A Second Face is an independently produced adventure game that was created by German developer Jospin Le Woltaire in 2008 and released as freeware. It contains elements of fantasy but also science-fiction, however it also unifies them with elements of classic Cyberpunk and overtones of Enlightenment thought.

== Plot ==
The story is set on a tide locked planet. The sun-facing side is inhabited by the Strefis, the illuminated ones, while the dark side is populated by the Ugeltz, the people of night. No Ugeltz has ever seen a Strefis however each civilisation remembers the other, in legends. Ugk, the sovereign of the dark realm, has summoned his two sons Rabokk and Torg to send them on a quest that solves the energy problem of the dark side. The dark society depends on a substance called Margin, that is the only energy source and also the main currency of the realm. This substance is running out, because it can't be harvested any longer. Ugk hopes to find a solution for this problem by looking for the legendary realm of light, which could be a new energy source. He offers his position to the son who will succeed in finding the Realm of Light.

== History ==
A Second Face was scripted in Adventure Game Studio, with puzzles invented during the scripting process.
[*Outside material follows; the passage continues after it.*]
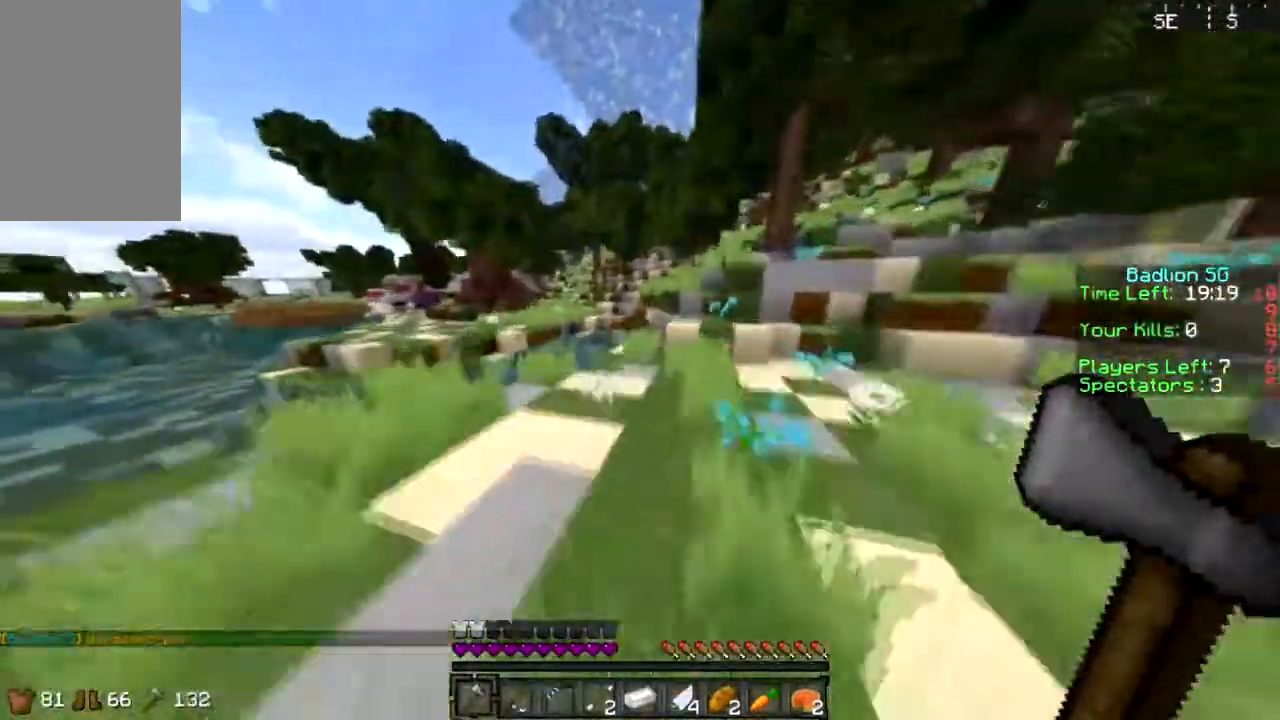
{"keys": ["w"], "mouse": [], "events": []}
Le Woltaire improvised much of this, starting with some backgrounds and characters until he got ideas for the plot and puzzles. Then the main cut-scenes were written to model the basic plot structure, and then the game was developed non-linearly. "Drawing, CAD-modelling, dramaturgy and scripting were mixed together which was a good way for me to make things grow together."

Character design began with a charcoal sketch, then coloured with watercolours. These were scanned and reduced in size to make the characters more detailed. Locations were also sketched, then used as a background reference for 3D-CAD models. These were then digitally edited to match the tone and style of the characters. Characters and locations were hand animated with photo editing software, and limited to six frames to make a compromise between economy and fluid motion.

Le Woltaire was influenced by a city map of ancient Babylonia for the design for City of Ugeltz.

== Gameplay ==
The plot develops with cinematic cutscenes and gameplay, controlled with a verb coin interface and an inventory-based action system that follows the tradition of classic point and click games. A characteristic text box makes open dialogues with other game figures possible when a single word is entered.

==Awards==
A Second Face received 15 nominations for the 2008 AGS Awards. It won a total of three, namely "Best Game Created with AGS", "Best Original Story" and "Best Backgrounds".